# [Task inputs]

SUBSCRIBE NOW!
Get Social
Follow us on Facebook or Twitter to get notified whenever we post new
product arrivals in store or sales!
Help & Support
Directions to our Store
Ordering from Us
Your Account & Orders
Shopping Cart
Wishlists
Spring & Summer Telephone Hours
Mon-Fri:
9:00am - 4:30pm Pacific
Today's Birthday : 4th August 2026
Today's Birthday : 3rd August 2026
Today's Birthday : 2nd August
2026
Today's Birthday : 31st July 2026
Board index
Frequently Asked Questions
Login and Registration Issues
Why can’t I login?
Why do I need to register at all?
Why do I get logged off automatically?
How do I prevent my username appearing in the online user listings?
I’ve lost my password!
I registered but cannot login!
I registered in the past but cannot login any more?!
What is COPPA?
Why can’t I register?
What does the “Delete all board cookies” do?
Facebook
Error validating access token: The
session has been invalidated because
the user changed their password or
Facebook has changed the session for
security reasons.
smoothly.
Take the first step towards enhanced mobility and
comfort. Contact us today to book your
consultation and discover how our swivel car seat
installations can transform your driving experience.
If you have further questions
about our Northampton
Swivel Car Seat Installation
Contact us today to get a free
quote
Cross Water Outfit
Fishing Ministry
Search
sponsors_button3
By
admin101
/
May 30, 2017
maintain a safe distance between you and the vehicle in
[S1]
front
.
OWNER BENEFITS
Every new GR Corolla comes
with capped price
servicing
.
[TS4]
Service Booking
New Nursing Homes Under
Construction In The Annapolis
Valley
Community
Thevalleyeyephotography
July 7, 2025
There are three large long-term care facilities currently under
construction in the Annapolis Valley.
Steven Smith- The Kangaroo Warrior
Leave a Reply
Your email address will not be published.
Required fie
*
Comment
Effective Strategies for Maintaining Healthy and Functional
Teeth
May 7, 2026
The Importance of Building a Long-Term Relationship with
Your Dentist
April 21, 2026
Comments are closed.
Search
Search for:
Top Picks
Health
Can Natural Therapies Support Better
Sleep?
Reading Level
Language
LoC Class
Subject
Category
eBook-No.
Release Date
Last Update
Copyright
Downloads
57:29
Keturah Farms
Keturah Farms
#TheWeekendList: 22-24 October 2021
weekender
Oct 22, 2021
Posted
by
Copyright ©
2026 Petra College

# [Task brief]
Find the lines in the data that include "Annapolis", then copy each of them.

# [Result of this exercise]
Construction In The Annapolis
construction in the Annapolis Valley.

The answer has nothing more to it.